Some critics have complained that Inslee isn’t publicly condemning the export proposals, but if he’s not doing that here, I don’t know what this is about:
…we urge the CEQ in the strongest possible terms to undertake and complete a thorough examination of the greenhouse gas and other air quality effects of continued coal leasing and export before the US and its partners make irretrievable long-term investments in expanding this trade.

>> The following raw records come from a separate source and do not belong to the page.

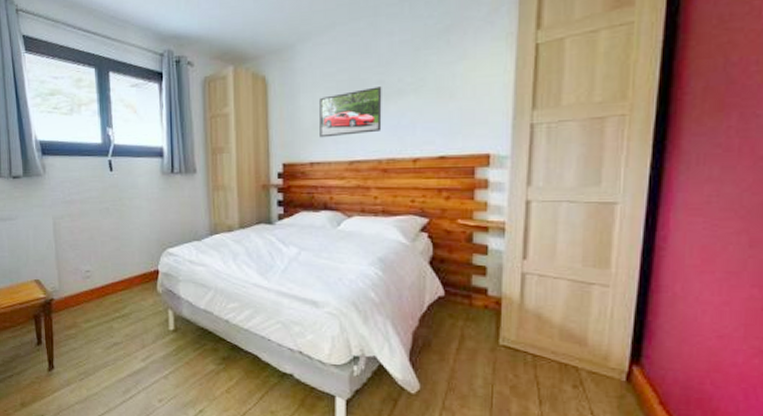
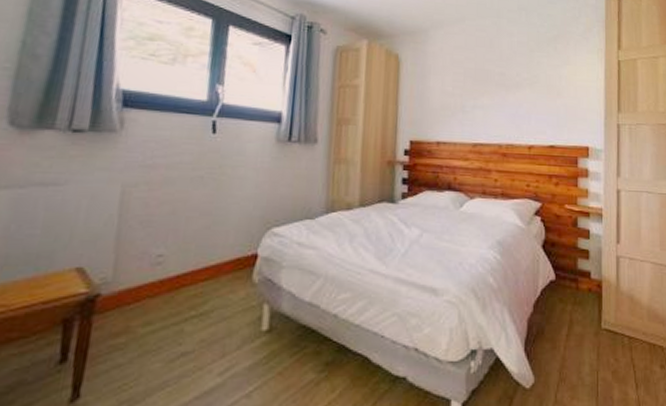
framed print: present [319,86,382,138] -> none [447,78,503,119]

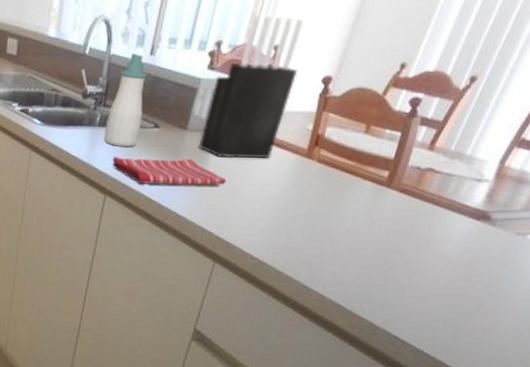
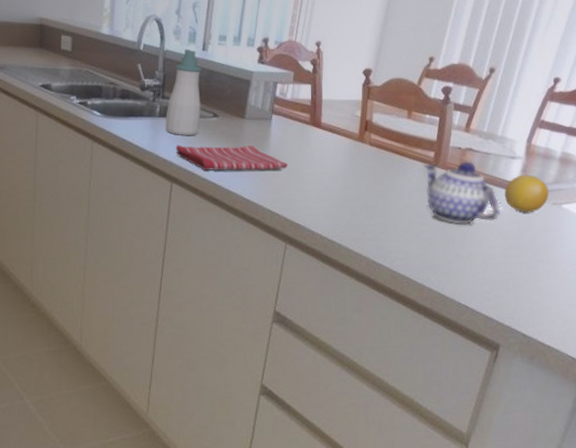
knife block: present [198,15,304,159] -> none [258,16,341,144]
teapot: none [372,182,455,252] -> present [423,161,501,224]
fruit: none [461,200,515,243] -> present [505,175,549,213]

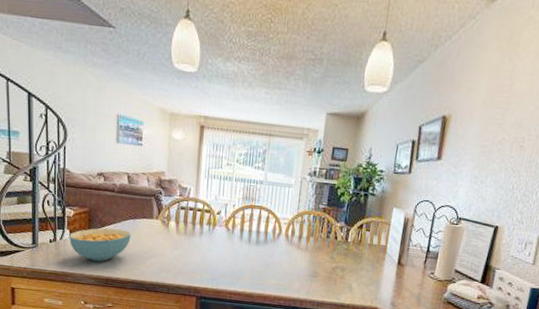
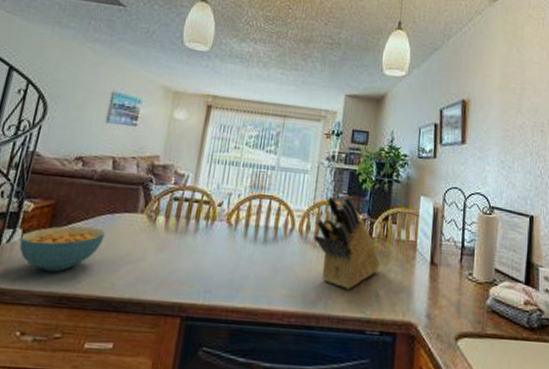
knife block: none [297,206,354,282] -> present [313,194,381,290]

Some relatively mainstream voices are telling us that the Pacific Northwest coal fights are winding down. And still more mainstream voices are saying they’re just heating up, which may be exactly the kind of attention these conflicts need. We should celebrate our gains against climate change, and celebrate the attention that comes to our fight. But in celebrating these victories, we risk easing up when our consistent efforts are most needed, or forgetting that all environmental victories are temporary by nature. When we celebrated the end of a Gray’s Harbor coal export proposal in August, most of us didn’t expect a Gray’s Harbor crude oil export proposal to pop up quite so quickly. Residents of Olympia, Washington, have noticed ships carrying fracking materials moving through our ports on the way to Bakken and elsewhere. While this region has a well-earned reputation for environmentalism and efficiency, many of us make our livelihoods in trade and shipping, so we must be aware of and accountable for what passes through our hands and our gates. We’re taking important steps away from fossil fuels ourselves, but if we allow our unusable surplus to be passed on to other economies like so many hand-me-down clothes, we continue to bear that carbon’s responsibility and suffer that carbon’s cost. Let’s celebrate, and use that energy to weave the connections of this movement tighter, so that our bad ideas and moribund products don’t have a chance to slip through.